The state Senate has approved legislation sponsored by Sen. Jim Honeyford, R-Sunnyside, which would allow Washington to stay on daylight saving time year-round. Senate Bill 5139, approved near unanimously, gives states like Washington the ability to make the time change effective on the second Sunday of March the year after Congressional approval.
“This has been a year’s-long project that will benefit Washington State,” said Honeyford. “I first dug into this issue a few years ago after doing some research and meeting with experts about the benefits of longer daylight hours. People wrongly assume this is something that farmers came up with, but as someone who has farmed, we work no matter what the clock says.”
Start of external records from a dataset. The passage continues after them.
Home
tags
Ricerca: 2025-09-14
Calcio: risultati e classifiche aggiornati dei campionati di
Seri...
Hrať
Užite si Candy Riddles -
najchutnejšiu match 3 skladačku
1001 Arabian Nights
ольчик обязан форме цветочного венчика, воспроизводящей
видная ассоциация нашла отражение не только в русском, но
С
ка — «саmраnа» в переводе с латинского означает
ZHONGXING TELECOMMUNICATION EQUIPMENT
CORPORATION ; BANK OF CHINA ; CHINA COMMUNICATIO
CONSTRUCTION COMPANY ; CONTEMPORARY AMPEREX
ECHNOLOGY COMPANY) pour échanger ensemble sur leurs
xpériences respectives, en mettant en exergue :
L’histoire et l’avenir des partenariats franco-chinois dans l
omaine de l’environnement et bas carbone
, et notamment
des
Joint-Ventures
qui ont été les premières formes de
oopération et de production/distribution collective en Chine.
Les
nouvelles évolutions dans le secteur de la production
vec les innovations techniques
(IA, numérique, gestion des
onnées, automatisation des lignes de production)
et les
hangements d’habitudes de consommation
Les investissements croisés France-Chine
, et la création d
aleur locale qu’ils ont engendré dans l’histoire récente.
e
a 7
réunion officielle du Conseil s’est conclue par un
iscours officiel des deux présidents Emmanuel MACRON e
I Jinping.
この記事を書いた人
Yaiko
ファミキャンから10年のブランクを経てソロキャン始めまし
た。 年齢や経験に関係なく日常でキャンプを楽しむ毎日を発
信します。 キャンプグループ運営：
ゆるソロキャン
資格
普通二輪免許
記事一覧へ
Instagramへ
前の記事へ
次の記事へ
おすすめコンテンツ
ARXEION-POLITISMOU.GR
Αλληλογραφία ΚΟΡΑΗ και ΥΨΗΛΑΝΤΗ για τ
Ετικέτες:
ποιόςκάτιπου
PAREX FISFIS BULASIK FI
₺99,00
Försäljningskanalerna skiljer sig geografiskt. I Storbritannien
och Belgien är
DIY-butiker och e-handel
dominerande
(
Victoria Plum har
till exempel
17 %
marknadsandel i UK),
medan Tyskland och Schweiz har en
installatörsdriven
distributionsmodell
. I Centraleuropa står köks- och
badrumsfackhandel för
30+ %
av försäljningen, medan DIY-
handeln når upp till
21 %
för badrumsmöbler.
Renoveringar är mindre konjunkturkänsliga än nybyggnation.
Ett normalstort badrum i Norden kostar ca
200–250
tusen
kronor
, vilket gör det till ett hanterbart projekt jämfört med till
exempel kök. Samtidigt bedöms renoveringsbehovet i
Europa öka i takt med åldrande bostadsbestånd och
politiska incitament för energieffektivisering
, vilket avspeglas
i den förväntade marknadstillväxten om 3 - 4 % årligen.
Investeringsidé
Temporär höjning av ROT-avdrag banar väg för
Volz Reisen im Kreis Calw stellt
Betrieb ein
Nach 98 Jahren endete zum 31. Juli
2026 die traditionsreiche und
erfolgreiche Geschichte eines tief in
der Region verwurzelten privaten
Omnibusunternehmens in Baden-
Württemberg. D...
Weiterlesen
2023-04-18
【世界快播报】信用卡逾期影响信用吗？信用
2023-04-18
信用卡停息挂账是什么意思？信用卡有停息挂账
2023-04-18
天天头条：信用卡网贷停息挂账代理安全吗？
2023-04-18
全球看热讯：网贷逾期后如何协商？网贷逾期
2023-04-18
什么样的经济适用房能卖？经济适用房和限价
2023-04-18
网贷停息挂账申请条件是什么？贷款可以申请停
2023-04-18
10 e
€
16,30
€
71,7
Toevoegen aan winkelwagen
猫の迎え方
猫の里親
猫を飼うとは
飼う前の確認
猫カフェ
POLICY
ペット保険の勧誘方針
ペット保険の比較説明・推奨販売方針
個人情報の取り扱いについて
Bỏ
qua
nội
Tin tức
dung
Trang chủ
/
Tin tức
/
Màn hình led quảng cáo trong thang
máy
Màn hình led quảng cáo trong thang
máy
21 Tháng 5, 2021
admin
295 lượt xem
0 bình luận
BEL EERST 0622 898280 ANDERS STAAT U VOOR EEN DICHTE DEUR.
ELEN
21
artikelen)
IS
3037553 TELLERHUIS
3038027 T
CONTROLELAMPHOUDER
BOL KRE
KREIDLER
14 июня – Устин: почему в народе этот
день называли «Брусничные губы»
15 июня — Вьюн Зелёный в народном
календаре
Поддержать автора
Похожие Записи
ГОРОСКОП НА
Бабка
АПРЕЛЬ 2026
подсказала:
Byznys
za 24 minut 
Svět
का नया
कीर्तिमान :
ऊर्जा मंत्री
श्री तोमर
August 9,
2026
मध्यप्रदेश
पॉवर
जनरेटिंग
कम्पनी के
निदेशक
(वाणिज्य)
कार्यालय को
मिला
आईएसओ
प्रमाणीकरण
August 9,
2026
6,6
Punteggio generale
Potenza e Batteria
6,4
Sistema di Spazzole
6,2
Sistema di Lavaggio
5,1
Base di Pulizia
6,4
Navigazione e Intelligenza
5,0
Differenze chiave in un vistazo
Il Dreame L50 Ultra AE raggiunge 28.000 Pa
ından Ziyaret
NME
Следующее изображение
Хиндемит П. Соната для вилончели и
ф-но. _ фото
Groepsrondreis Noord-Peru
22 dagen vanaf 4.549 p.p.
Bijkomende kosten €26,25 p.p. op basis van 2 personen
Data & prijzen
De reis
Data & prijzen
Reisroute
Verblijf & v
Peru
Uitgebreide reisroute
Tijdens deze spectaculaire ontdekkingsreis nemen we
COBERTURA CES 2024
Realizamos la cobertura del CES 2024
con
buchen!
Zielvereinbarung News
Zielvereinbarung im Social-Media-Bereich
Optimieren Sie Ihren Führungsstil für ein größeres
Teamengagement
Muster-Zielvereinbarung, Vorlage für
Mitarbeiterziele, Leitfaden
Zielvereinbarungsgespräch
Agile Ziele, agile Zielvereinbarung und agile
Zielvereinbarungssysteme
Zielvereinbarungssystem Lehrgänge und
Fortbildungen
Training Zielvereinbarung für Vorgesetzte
Honeyford’s legislation has received national attention, recently featured by HBO’s Vice News, and the 15th District state Senator has fielded calls from legislators around the nation looking to adapt his approach.
“I’ve been working with legislators from other Northwest states about making the switch,” Honeyford said. “California recently made the change after a vote of the people, my proposal also asks voters for their say, and it just makes sense for us to move in that direction.”
During public hearings on the proposed legislation, Honeyford and experts pointed out the benefits such positive impacts on students, overall health, commerce and public safety.
“In my research on daylight saving time I have found that it saves lives, energy, and prevents crime,” said Steve Calandrillo, law professor at the University of Washington. “Congress should move the country to it year-round, or at least allow California, Oregon and Washington to do so.”
Calandrillo, who has researched the topic of daylight saving time extensively, presented key points to legislative committees about the benefit of Honeyford’s proposal. “When all of the costs and benefits are balanced, the advantages of extended daylight saving time are clear. It is past time that we set our clocks forward forever, and never have to switch them again,” he added.
Honeyford’s bill was approved by a vote of 46-3 and now goes to the House of Representatives for consideration.